You don't have to be a movie star to visit St Tropez (or San Troppe, as it's called) but if you are you'll feel right at home. In the summer, Saint-Tropez is the place for the international celeb-set whose pictures regularly grace local papers. Between October and March though, Saint-Tropez reverts to its roots as a Provencal village. It's port is impossibly scenic and impeccably groomed narrow streets lined with cheery pastel houses twist up to the town centre. The shopping is first-class, the restaurants are pricey but good and the nightlife sizzles with chic.
The port of Saint-Tropez is a parade of see-and-be-seens the entire summer. Docks drop anchor and the sleek and slim trip off the boats and into Senequier, the dockside cafe.
Then it's time for the beaches of Saint Tropez. The best and most famous beaches are actually in Ramatuelle about 5km south of town. There, a wide stretch of sand curves luxuriously around the Bay of Pampelonne running for nine kilometres. The best way to go is by bus from Saint Tropez but there is a large parking lot at the beginning of the bay if you decide to go by car. Another spectacular beach is the Plage des Salins which is a long stretch of public beach, unblemished by beach restaurants.
Pampelonne Beach
After the beach, how about a nice game of boules? For that, go back to town to the Place des Lices, the rectangular square in the centre of Saint Tropez where a dozen boules games can go on simultaneously.
And, don't forget culture. Saint-Tropez inspired a number of artists, most notably Paul Signac and Henri Matisse. Both artists are represented in Saint-Tropez's Musée de l'Annonciade near the Old Port. (See more on artists on the Cote d'Azur)
Ah, that's the problem. There's no train to Saint-Tropez so everyone is forced onto a vehicle of some sort. Try to avoid making that vehicle a car because Saint-Tropez traffic jams are the stuff of legend. From April to June there are a few hours on weekdays when you can actually access Saint-Tropez without stewing in a line of immobilized cars.

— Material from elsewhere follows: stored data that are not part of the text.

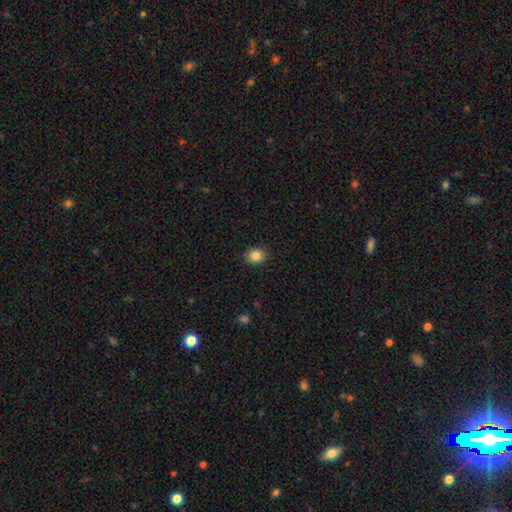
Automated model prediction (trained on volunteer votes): Smooth or featured?
  - smooth: 85% *
  - star or artifact: 10%
  - featured or disk: 5%
How rounded?
  - round: 60% *
  - in between: 39%
  - cigar-shaped: 1%
Merging?
  - none: 89% *
  - minor disturbance: 8%
  - major disturbance: 2%
  - merger: 1%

From October to March, you only need to avoid rush hours. The rest of the year the little Provencale village struggles for air in an ocean of cars. Try to come by boat if you possibly can. There are regular boats from Nice in the summer that deposit you in St-Tropez for a day trip. (see more about Saint-Tropez as a day trip from Nice) Another possibility is to park in Sainte-Maxime (thus avoiding the coastal traffic) and take a water taxi to Saint-Tropez. You can also take a train to Saint-Raphael and then a boat to Saint-Tropez. See more information.
The Saint-Tropez tourist office (tel 04-94-97-45-21) is conveniently located on the Old Port.